• The problem
From the data, copy out every line in which the word "each" appears.

• Records supplied
* * * * * * *

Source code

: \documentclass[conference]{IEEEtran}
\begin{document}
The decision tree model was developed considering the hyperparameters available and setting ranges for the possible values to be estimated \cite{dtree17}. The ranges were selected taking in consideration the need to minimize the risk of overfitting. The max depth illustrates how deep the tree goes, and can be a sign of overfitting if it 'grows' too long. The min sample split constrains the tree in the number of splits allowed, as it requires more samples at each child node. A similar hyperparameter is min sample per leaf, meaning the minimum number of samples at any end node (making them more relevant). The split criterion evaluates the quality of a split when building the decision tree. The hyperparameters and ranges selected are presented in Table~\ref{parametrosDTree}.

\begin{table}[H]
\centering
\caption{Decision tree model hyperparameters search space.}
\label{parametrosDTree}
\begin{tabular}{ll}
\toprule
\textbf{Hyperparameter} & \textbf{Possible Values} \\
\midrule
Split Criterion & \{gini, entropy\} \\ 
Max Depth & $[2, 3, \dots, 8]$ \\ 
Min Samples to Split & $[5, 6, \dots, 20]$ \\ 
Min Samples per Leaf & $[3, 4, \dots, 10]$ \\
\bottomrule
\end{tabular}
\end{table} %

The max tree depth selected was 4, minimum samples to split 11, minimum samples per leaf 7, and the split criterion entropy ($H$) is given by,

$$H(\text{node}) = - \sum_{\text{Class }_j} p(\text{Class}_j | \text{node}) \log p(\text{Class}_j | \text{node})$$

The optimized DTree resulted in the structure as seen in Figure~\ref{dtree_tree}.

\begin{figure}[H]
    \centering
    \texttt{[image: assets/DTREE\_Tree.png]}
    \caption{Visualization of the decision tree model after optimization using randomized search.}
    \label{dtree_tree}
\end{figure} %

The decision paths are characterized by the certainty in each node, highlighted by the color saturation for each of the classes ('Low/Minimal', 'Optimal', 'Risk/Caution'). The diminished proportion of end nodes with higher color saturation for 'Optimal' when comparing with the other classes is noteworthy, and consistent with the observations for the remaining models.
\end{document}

* * * * * * *

• Task response
The decision tree model was developed considering the hyperparameters available and setting ranges for the possible values to be estimated \cite{dtree17}. The ranges were selected taking in consideration the need to minimize the risk of overfitting. The max depth illustrates how deep the tree goes, and can be a sign of overfitting if it 'grows' too long. The min sample split constrains the tree in the number of splits allowed, as it requires more samples at each child node. A similar hyperparameter is min sample per leaf, meaning the minimum number of samples at any end node (making them more relevant). The split criterion evaluates the quality of a split when building the decision tree. The hyperparameters and ranges selected are presented in Table~\ref{parametrosDTree}.
The decision paths are characterized by the certainty in each node, highlighted by the color saturation for each of the classes ('Low/Minimal', 'Optimal', 'Risk/Caution'). The diminished proportion of end nodes with higher color saturation for 'Optimal' when comparing with the other classes is noteworthy, and consistent with the observations for the remaining models.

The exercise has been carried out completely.